===== RECORDED DATA =====

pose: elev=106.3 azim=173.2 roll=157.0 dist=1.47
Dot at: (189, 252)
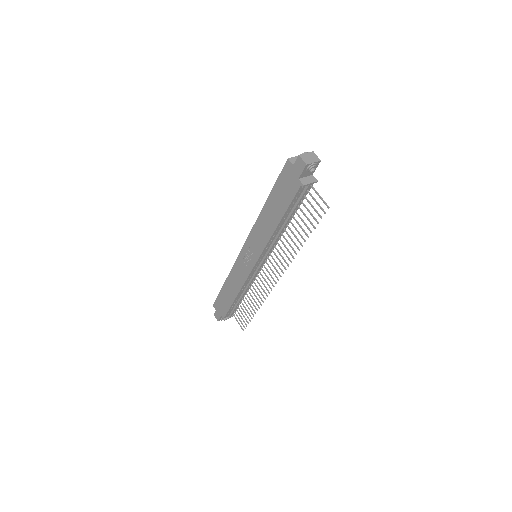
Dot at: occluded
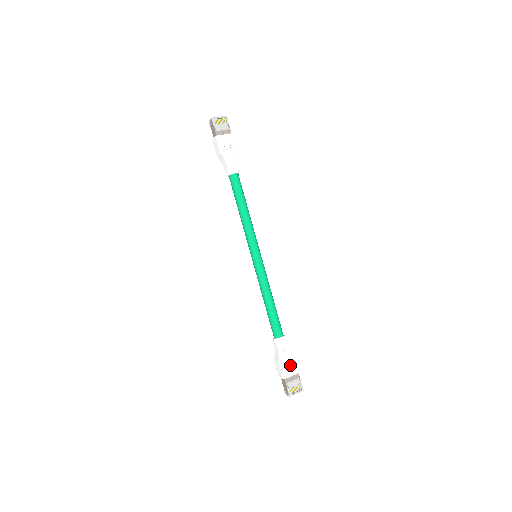
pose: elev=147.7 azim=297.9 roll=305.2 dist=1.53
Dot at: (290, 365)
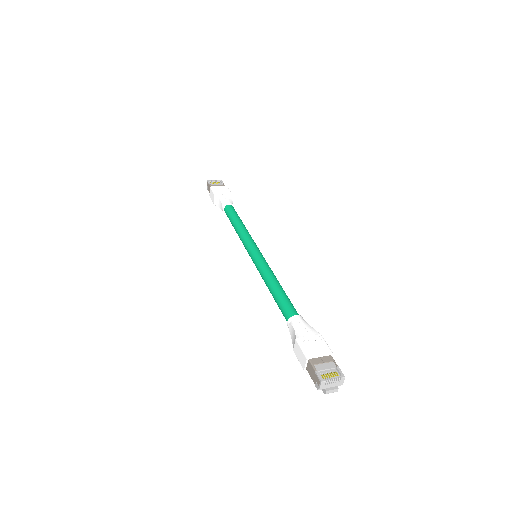
Dot at: (314, 344)
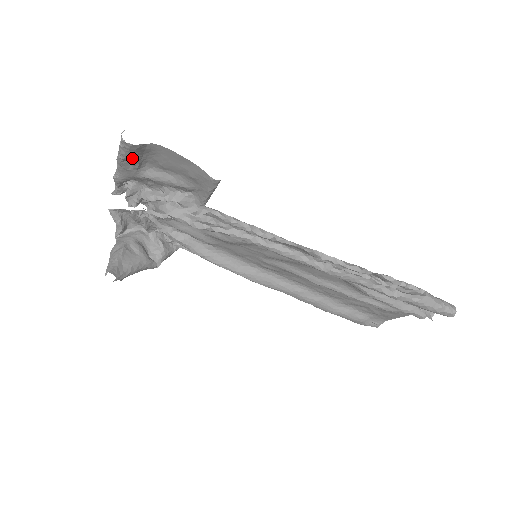
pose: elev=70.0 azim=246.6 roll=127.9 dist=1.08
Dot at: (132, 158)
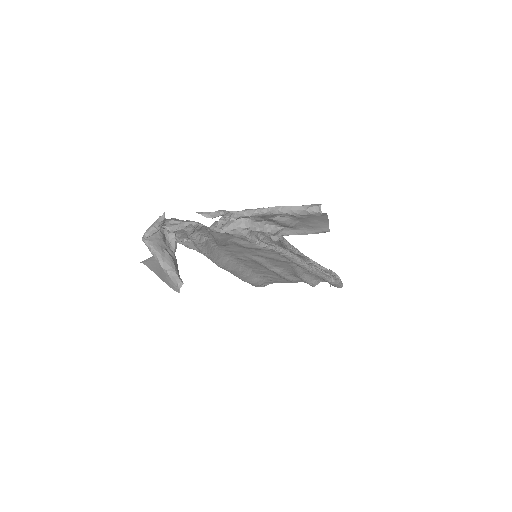
Dot at: occluded
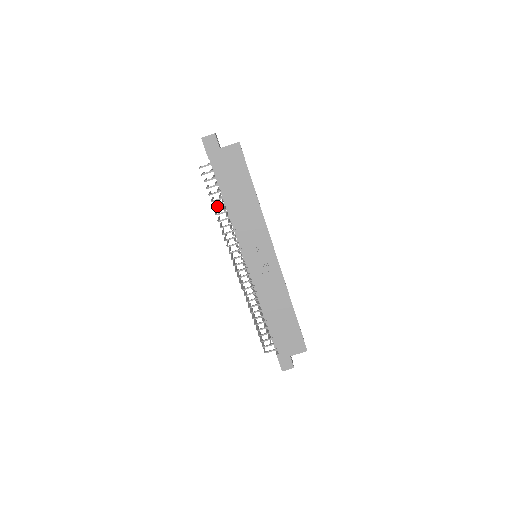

=====

#### WRITTEN INSTRUCTION:
Copy every line of text from the entries above word for word, and leave out the pictures.

#### SOLUTION FOR THIS PROBLEM:
pose: elev=106.3 azim=173.2 roll=157.0 dist=1.47
Dot at: (189, 252)
Dot at: occluded
pose: elev=147.7 azim=297.9 roll=305.2 dist=1.53
Dot at: (290, 365)
Dot at: (314, 344)
pose: elev=70.0 azim=246.6 roll=127.9 dist=1.08
Dot at: (132, 158)
Dot at: occluded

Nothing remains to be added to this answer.